I recently learned of a community arts project supported by the Skillman and Kresge Foundations in underserved neighborhoods in Detroit. A project that invites local citizens to select an artist and a project for their “community.” The results, no surprise to me, are exciting and inspiring…common people experiencing uncommon communal activity. Whew! In these situations, the artist becomes leader, motivator, inspiration, creator, counselor, guide and… well, an artist doing his or her work. In these situations, the product is not as critically important as the process of making that product. This is community arts at its finest.
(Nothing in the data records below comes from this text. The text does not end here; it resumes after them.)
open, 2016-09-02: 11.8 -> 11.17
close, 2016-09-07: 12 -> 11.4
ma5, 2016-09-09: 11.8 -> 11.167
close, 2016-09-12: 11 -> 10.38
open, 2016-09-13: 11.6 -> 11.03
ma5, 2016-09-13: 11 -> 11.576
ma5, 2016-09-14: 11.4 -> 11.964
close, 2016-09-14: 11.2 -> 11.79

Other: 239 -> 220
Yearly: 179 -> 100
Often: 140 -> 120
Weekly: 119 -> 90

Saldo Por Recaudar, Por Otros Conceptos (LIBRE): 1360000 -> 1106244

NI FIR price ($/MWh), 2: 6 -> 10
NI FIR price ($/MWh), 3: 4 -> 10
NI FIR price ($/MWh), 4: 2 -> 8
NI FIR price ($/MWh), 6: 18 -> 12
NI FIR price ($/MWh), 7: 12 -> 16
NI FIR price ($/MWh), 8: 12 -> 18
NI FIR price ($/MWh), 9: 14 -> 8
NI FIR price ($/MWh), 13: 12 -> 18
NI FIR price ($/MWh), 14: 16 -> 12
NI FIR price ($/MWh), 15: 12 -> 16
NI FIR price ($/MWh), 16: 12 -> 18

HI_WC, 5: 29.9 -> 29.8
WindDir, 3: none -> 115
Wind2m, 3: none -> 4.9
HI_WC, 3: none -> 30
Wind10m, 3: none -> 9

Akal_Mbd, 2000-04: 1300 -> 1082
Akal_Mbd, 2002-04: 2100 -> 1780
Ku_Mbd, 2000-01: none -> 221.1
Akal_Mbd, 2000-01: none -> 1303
This is not new work. It is not a new trendy project designed by private funders or the government. It has been going on for decades, before major institutions in America were grown up enough to compete with the professionalism of their counterparts in Europe. It has been going on for centuries. It is as old as stories being told around a campfire or pictures drawn on a cave wall or … you get the idea. The potential of the White House meeting is that artists, who are the creators, coaches and directors of community arts activities, are hopefully elevated to a role of “organizer” in our quest for economic and spiritual recovery in this country. The downturn in the economy has done more for us than create pain and loss. It has reminded us that core values are important. That things and money do not replace love, family, trust and self-respect. If we are observant, we are reminded that the playfulness we experienced as a child, dancing, singing, drawing, coloring, role-playing is food for our souls. And the artists who lead those glorious activities are the catalysts for change and preservers of our self-worth.

There are lots of great resources for this work. The communityarts.net is a terrific site and resource thanks to Steve Durland and Linda Frye Burnham. Americans for the Arts has supported “Animating Democracy” run by Barbara Shaffer Bacon and Pam Korza for more than ten years. (They are working on the Detroit project.) State and local arts agencies are prominent leaders in this work with missions that require access and involvement by the general public. People like Maryo Gard, Bill Cleveland, Arlene Goldbard,, Craig Dreeszen, David O’Fallon are some of my heroes in this work. But the real heroes are the artists and the real beneficiaries are all those community members who come in contact with them.

The Obama White House can give a stronger voice to this work. We have an opportunity for policy makers to acknowledge artists as community builders and resources. To open doors and, yes, funding for artists to be equal to other workers whose vocations have been deemed important to recovery. Indeed, if this happens, America will have taken a giant leap forward on its road to maturity.